Despite all of the accolades he received during his life, he never parted from his basic message that serving families is the paramount duty of funeral directors, and once stated: “It doesn’t make a difference how many calls a firm receives. Whether its 25 or 2,000 what counts is serving the needs of the families. A funeral director must not only be considerate, kind and understanding, he or she must really care about the families served and never move away from that principle.” Even after he became legally blind from muscular degeneration, Hagan’s commitment to funeral service never waned. He continued working at the funeral home as much as he could.
The Joseph E. Hagan Memorial Scholarship honors one of funeral service’s finest directors. Established in 2000 by the Foundation’s Board of Trustees, this $2,500 annual scholarship is awarded to full- or part-time students of funeral service enrolled in ABFSE-accredited programs.
Recipients are selected by the Foundation’s Scholarship Sub-Committee Committee, which is made up of members of the Board of Trustees and other members from the funeral service community.

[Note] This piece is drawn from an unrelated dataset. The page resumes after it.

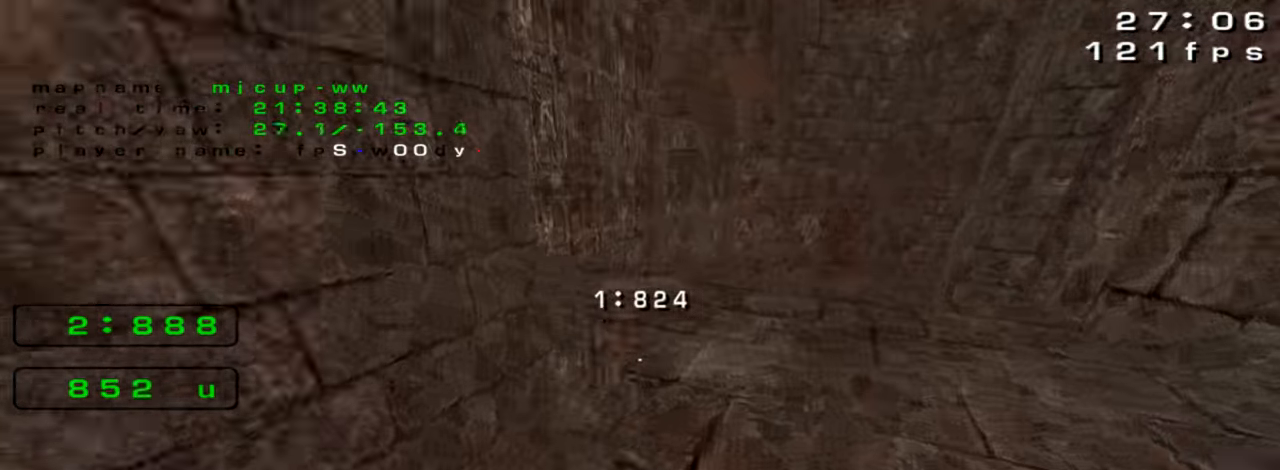
{"keys": ["up"], "events": [[300, "left", "up"]]}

2014 Hagan Memorial Scholarship Recipients
Chastity Hartman of Metairie, La. earned the Joseph E. Hagan Memorial Scholarship to help with educational resources as she pursues her degree in mortuary science. Hartman was accepted into the ABFSE-accredited Funeral Service Education Program at Delgado Community College in New Orleans in 2014. Hartman has worked in the profession for several years and believes that becoming a licensed funeral director is the next natural step on her career path. “For as long at I can remember, I’ve wanted to work in the funeral profession,” said Hartman. “What started as a simple curiosity has become my calling.”

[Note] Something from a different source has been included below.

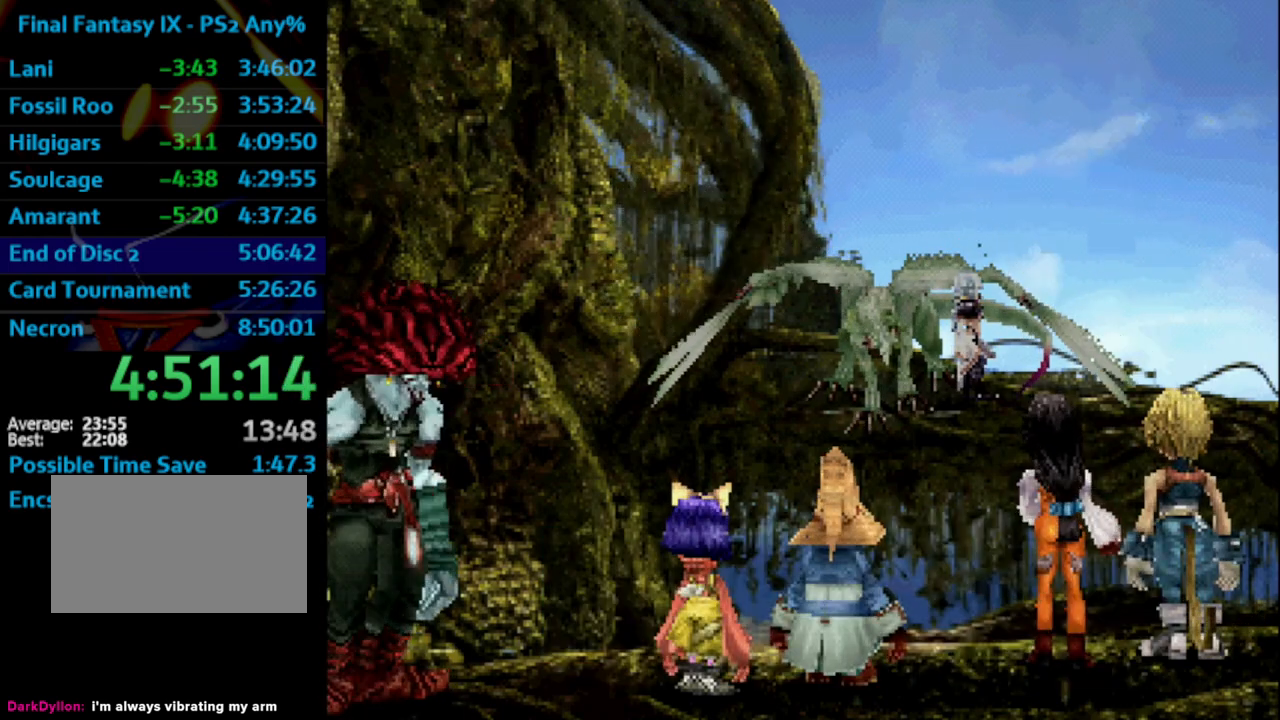
Gameplay with a controller (PlayStation layout); each line is a JSON object with the inputs held at the frame after it. "events" lists button and stick changes between this image and that frame as [ms after this image, input, new state], when the widget could be followed in between. Not read: HOME L3 R3.
{"buttons": [], "left_stick": "center", "right_stick": "center", "events": [[17, "CROSS", "down"], [33, "SQUARE", "down"], [100, "CROSS", "up"], [100, "SQUARE", "up"], [133, "CROSS", "down"], [167, "CROSS", "up"], [167, "SQUARE", "down"], [233, "CROSS", "down"], [250, "SQUARE", "up"], [267, "CROSS", "up"], [433, "CROSS", "down"], [483, "CROSS", "up"]]}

2013 Hagan Memorial Scholarship Recipients
James Lorenz, of Madison, Wisconsin, is a first-year student currently transitioning into a second a career as a funeral director after serving in the military. He believes the traits he learned as a soldier in service to our country will transfer well to a career in service within the funeral service profession. “For me, service calls to mind traits such as loyalty, value, confidence and satisfaction,” said Lorenz. “And, most importantly, this career path will allow me to ‘pay it forward’ to families in need, and follow in the footsteps of funeral service visionaries like Joseph E. Hagan.”

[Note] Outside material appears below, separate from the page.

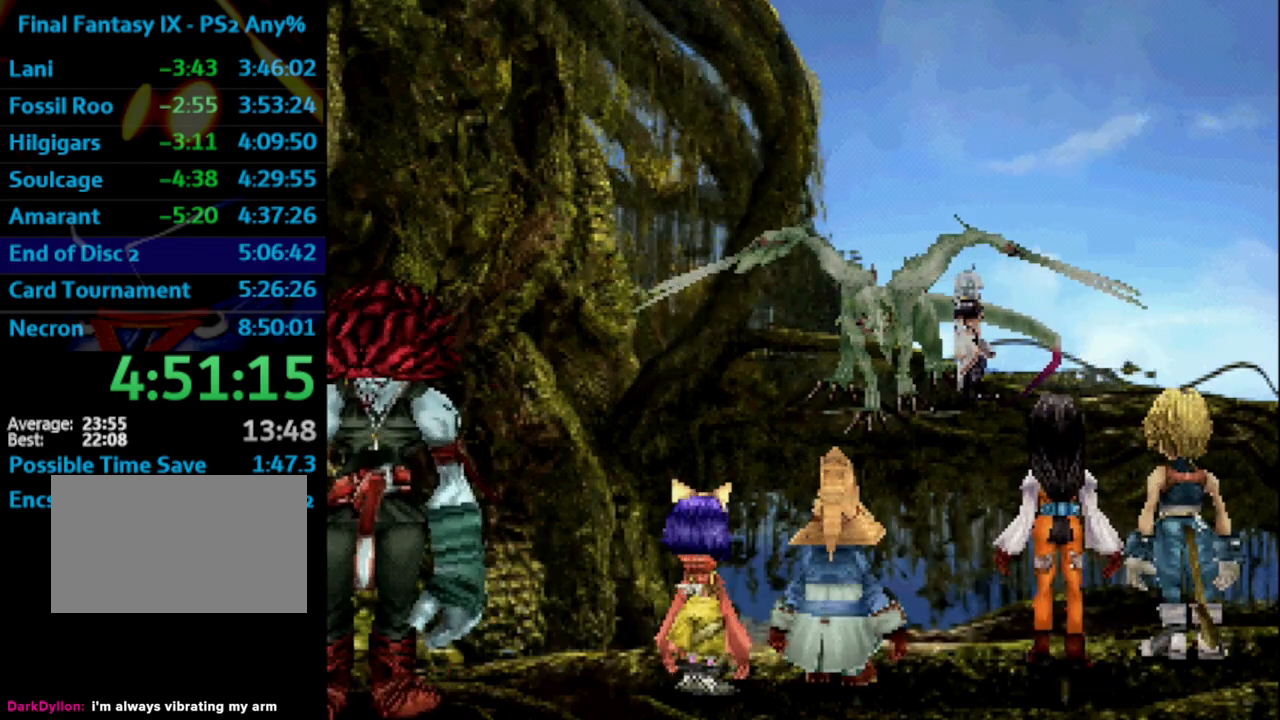
{"buttons": ["CROSS"], "left_stick": "center", "right_stick": "center", "events": [[67, "CROSS", "down"], [117, "CROSS", "up"], [150, "SQUARE", "down"], [167, "CROSS", "down"], [200, "CROSS", "up"], [200, "SQUARE", "up"], [367, "CROSS", "down"], [417, "CROSS", "up"], [417, "SQUARE", "down"], [467, "SQUARE", "up"], [483, "CROSS", "down"]]}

Richard Gausselin of Arlington Heights, IL is a third-year student, and is slated to graduate from Worsham March 2014. He became interested in joining the funeral service profession as a second career after 26 years in law enforcement. “During my police career, I have learned that I can genuinely improve the quality of life to the people in my community by consistently demonstrating compassion, empathy and active listening,” said Gausselin. “Becoming a funeral director is a natural step. I want to use my experience to make a sincere difference in people’s lives.”
Both Lorenz and Gausselin are perusing mortuary science degrees at Worsham College of Mortuary Science in Wheeling, Illinois. They were chosen from a field of several dozen applicants because of their commitment to the funeral service profession and deep interest in pioneering new ways to assist families with the memorialization of a loved one.